UK economy stalled, prospects downgraded

Britain’s economic prospects were downgraded by the ONS, OECD and China’s main credit rating agency as concerns increased about the country’s stalled economy’s ability to tackle its deficit.

by Bernard Purcell
Wednesday, June 1st, 2011

The warnings came as weaker tax receipts from the sluggish economy and higher spending led to the worst borrowing figures for the month of April on record.

Public sector borrowing was £7.7 billion – £2.5 billion higher than a year ago – and the worst figure for the start of a fiscal year, said the Office of National Statistics. But last year’s borrowings were £2 billion lower than originally expected and the one-off bank payroll tax raised £3.5 billion for the Exchequer.

Shadow Chancellor Ed Balls said the confirmation by the ONS of the last two quarter’s figures meant the economy had “flatlined even before the bulk of spending cuts and tax rises have kicked in”.

The OECD said the economic recovery stalled in 2010, would remain weak in 2011, and interest rate increases will be necessary before the year’s end. The Bank of England’s Monetary Policy Committee had made clear that many of its members believe interest rate increases could be disastrous given the persistent sluggishness of the British economy and lack of domestic demand. The ONS confirmed its earlier provisional figures that the economy grew by just 0.5 per cent in the first quarter after falling into the red zone at the end of last year. The Office of Budget Responsibility has revised its official forecast down four times.

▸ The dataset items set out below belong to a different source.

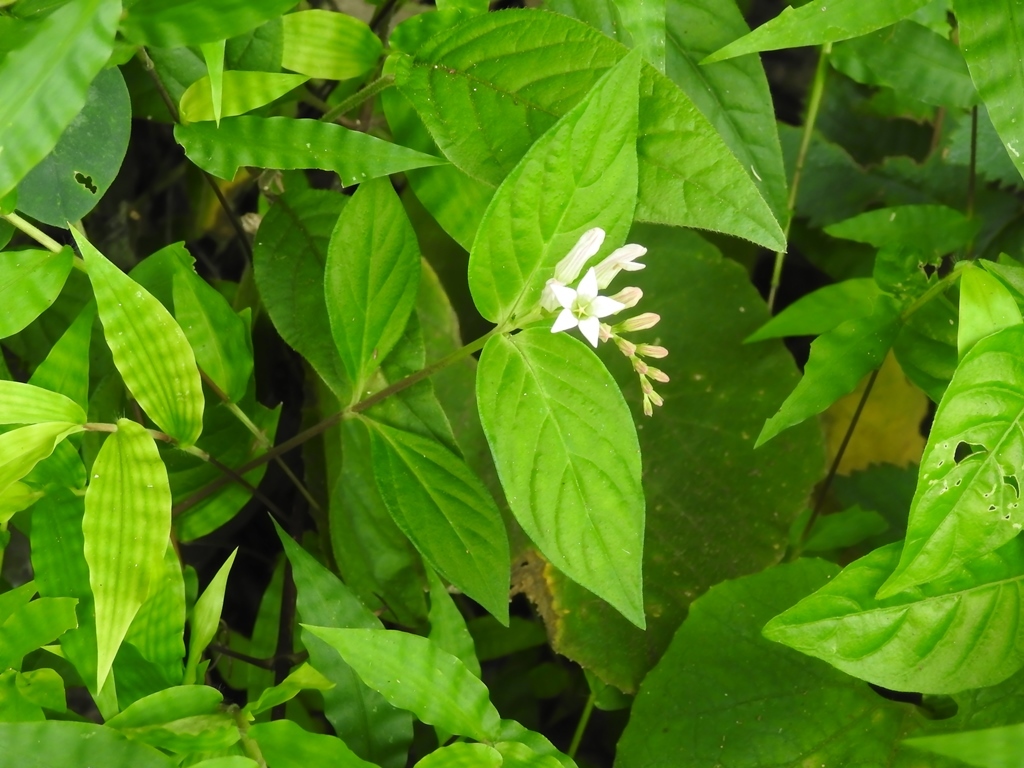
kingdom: Plantae
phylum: Tracheophyta
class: Magnoliopsida
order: Gentianales
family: Loganiaceae
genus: Spigelia
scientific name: Spigelia humboldtiana
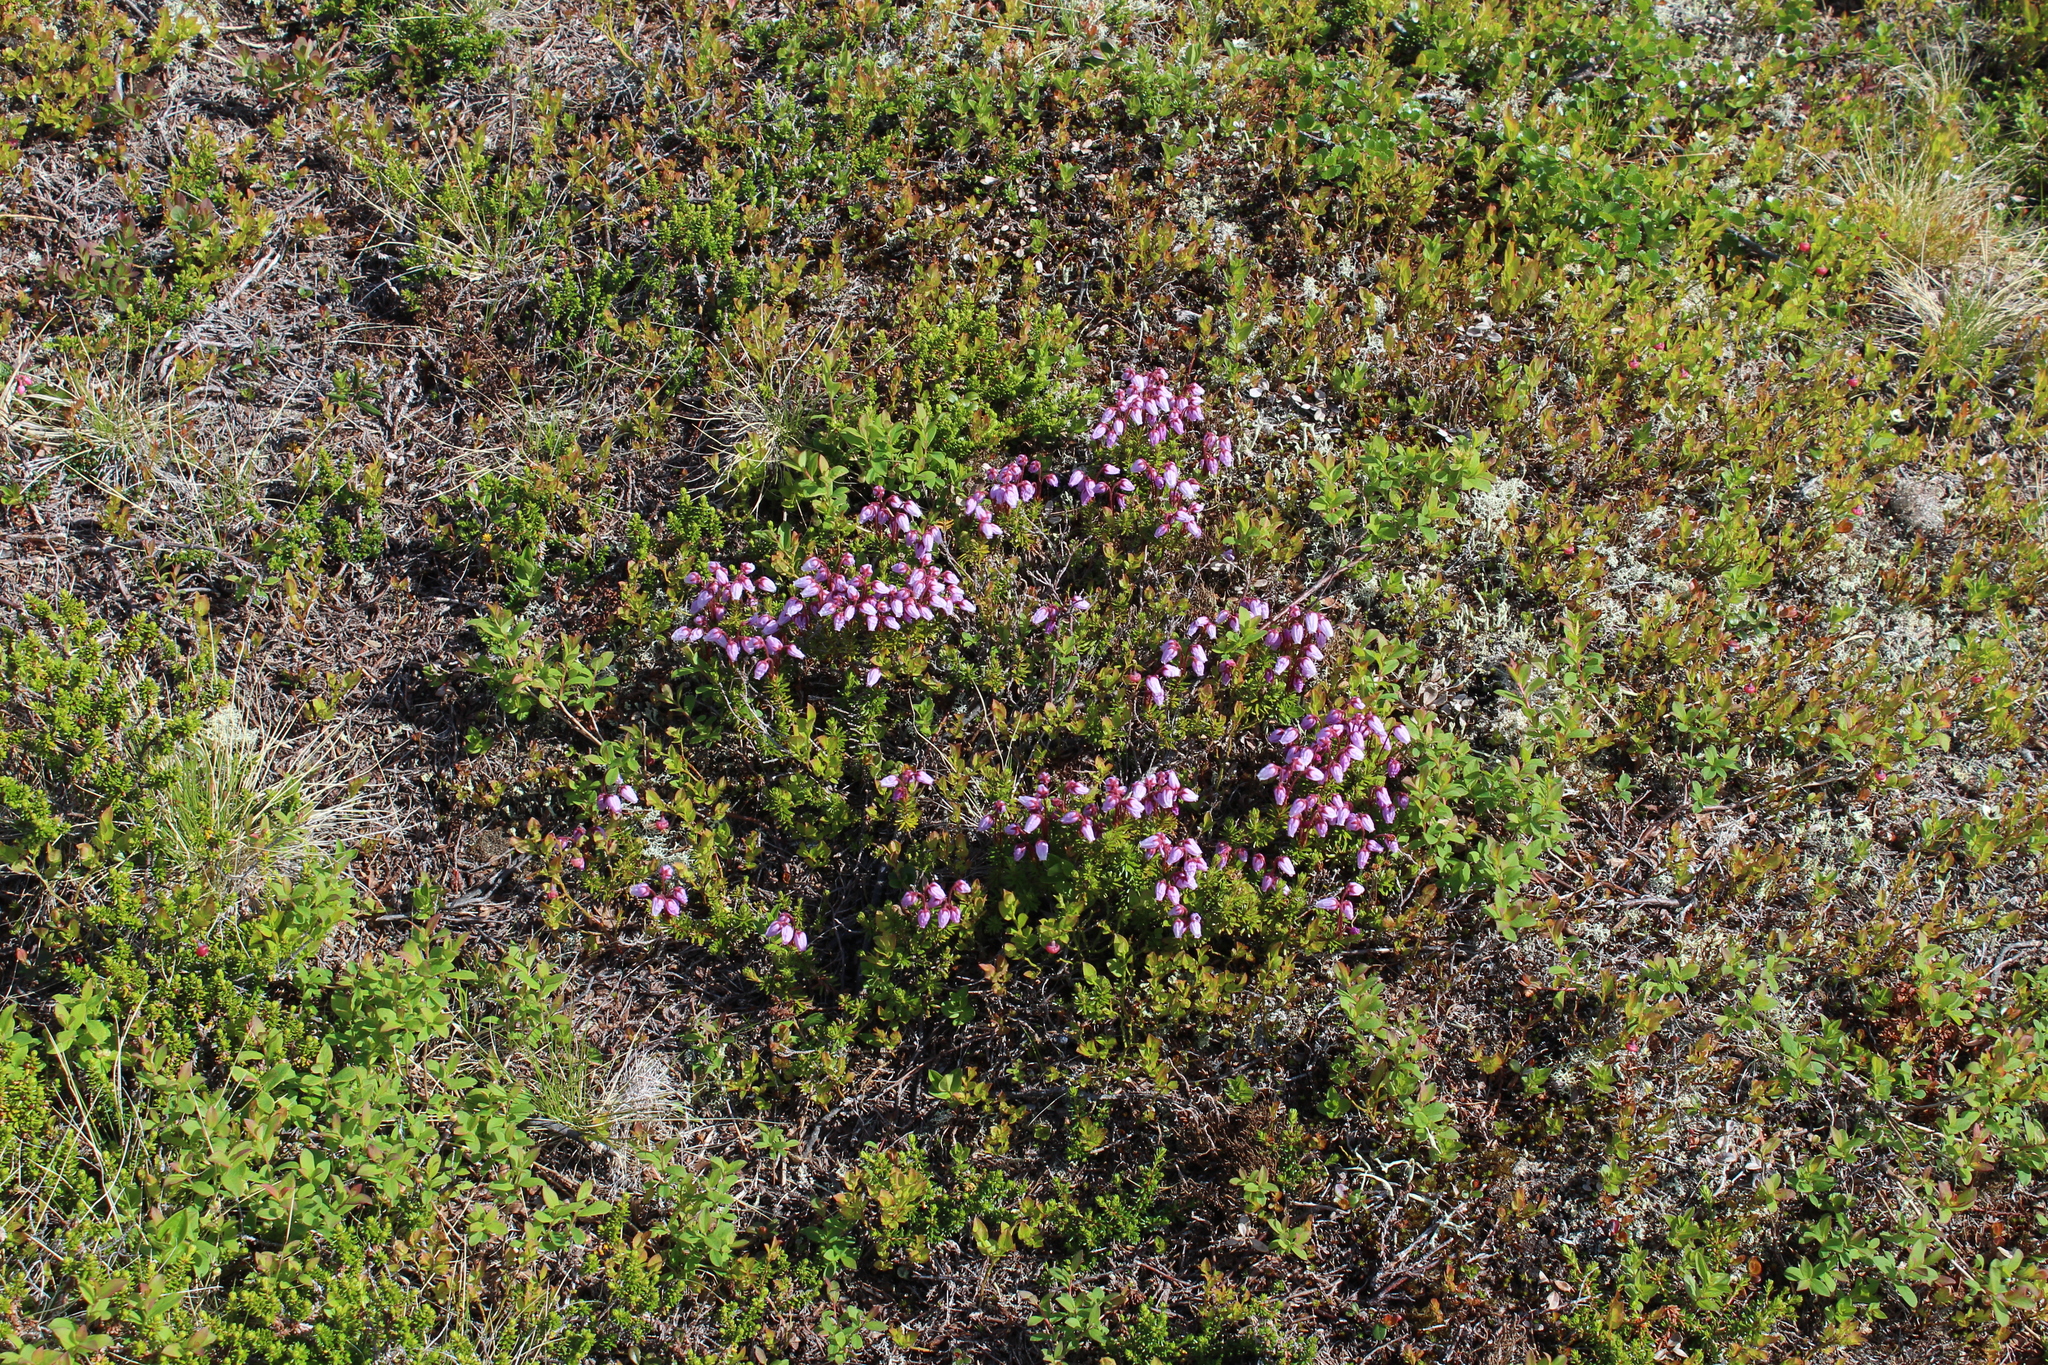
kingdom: Plantae
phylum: Tracheophyta
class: Magnoliopsida
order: Ericales
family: Ericaceae
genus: Phyllodoce
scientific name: Phyllodoce caerulea
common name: Blue heath
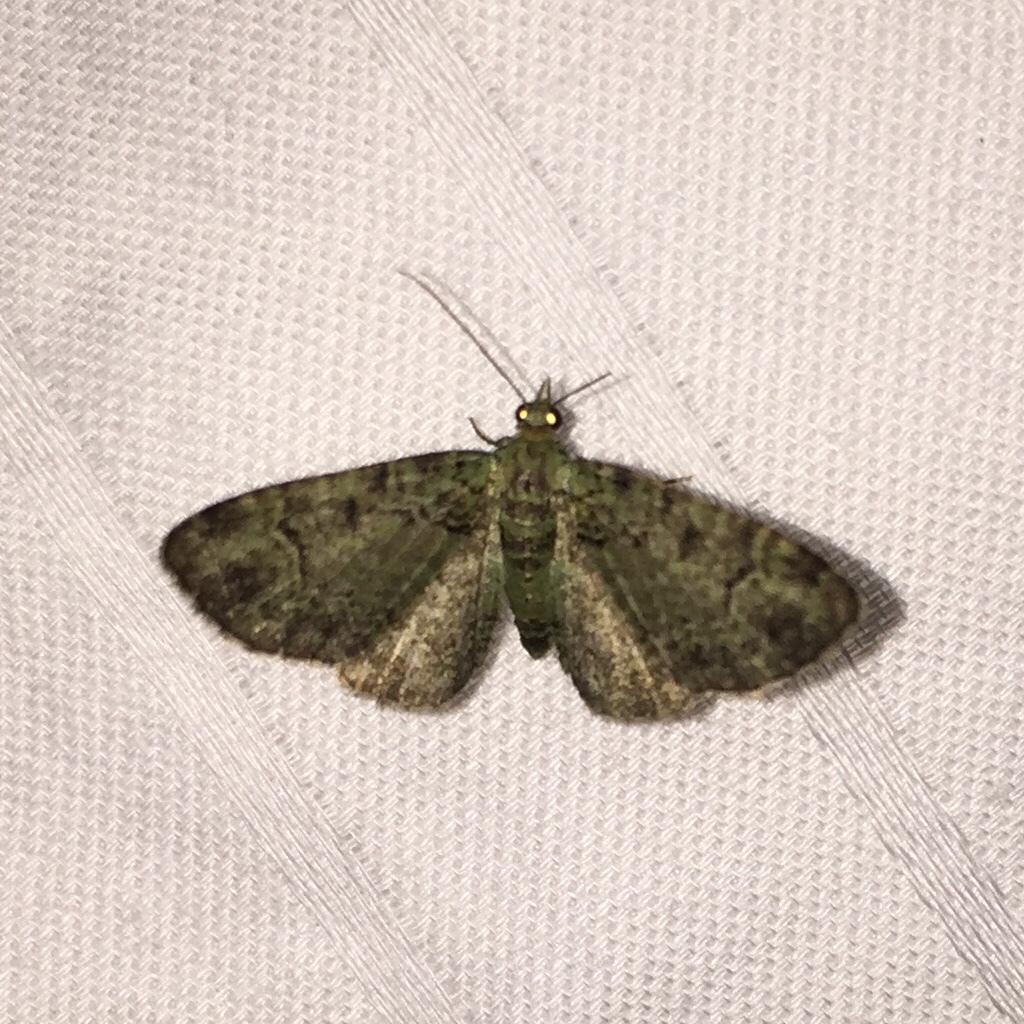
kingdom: Animalia
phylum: Arthropoda
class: Insecta
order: Lepidoptera
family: Geometridae
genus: Pasiphila
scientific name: Pasiphila rectangulata
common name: Green pug
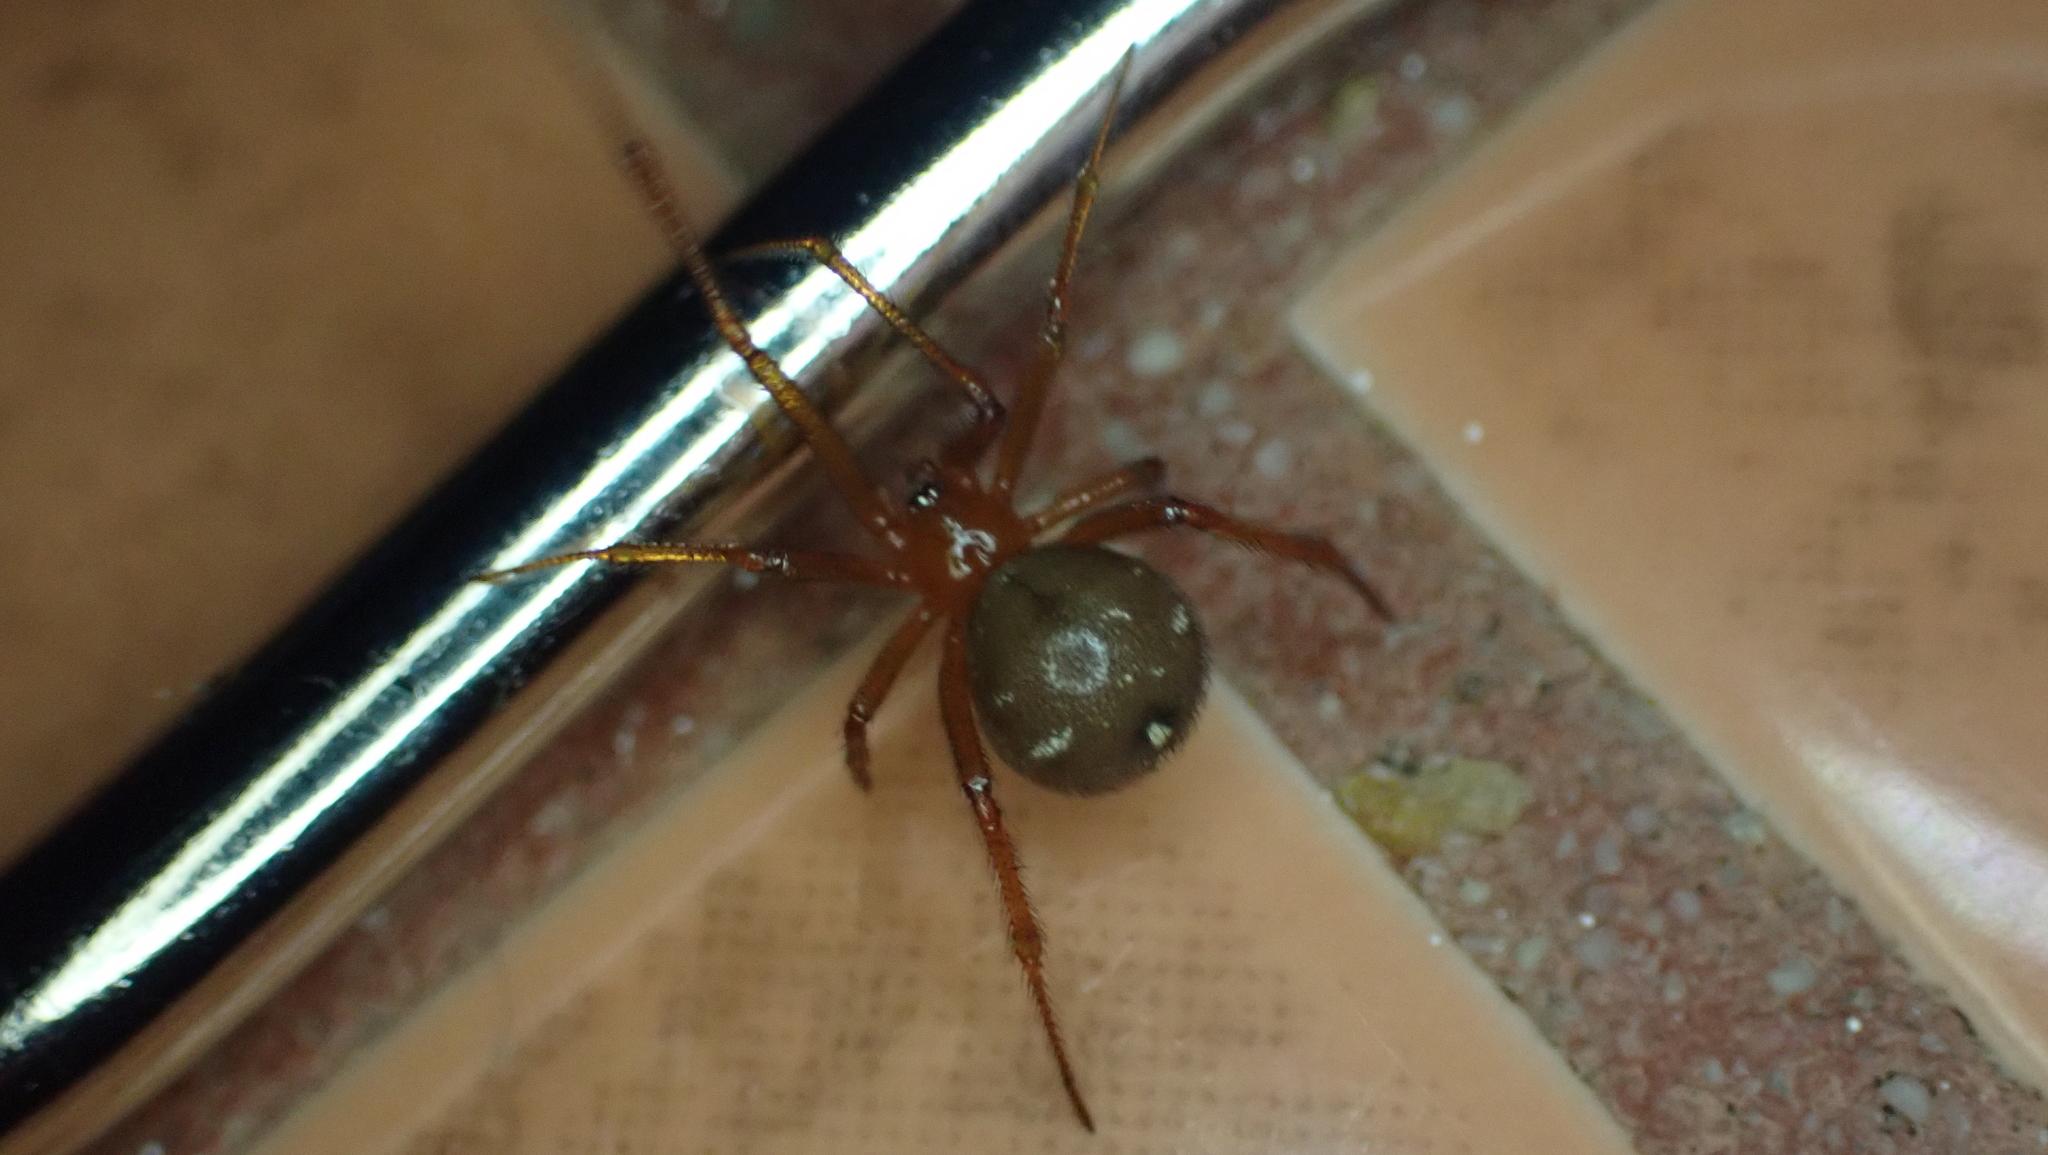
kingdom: Animalia
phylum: Arthropoda
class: Arachnida
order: Araneae
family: Theridiidae
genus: Nesticodes
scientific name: Nesticodes rufipes
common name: Cobweb spiders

Mr Balls said cuts and the lack of government investment at the time the economy most needs it meant the recovery had been choked off. “Slow growth and more people out of work and on benefits will make it harder to get the deficit down”.

That sentiment was echoed,  for different reasons, by China’s Dagong Global Credit Rating Company Limited which said it was downgrading Britain’s sovereign debt by one level from AA- to A+ with a negative outlook because of what it saw as a deteriorating debt repayment capability. It predicted that UK GDP would be 1.3 per cent over the next two years, lower than the average for other developed economies with the deficit staying  close to 9 per cent and above.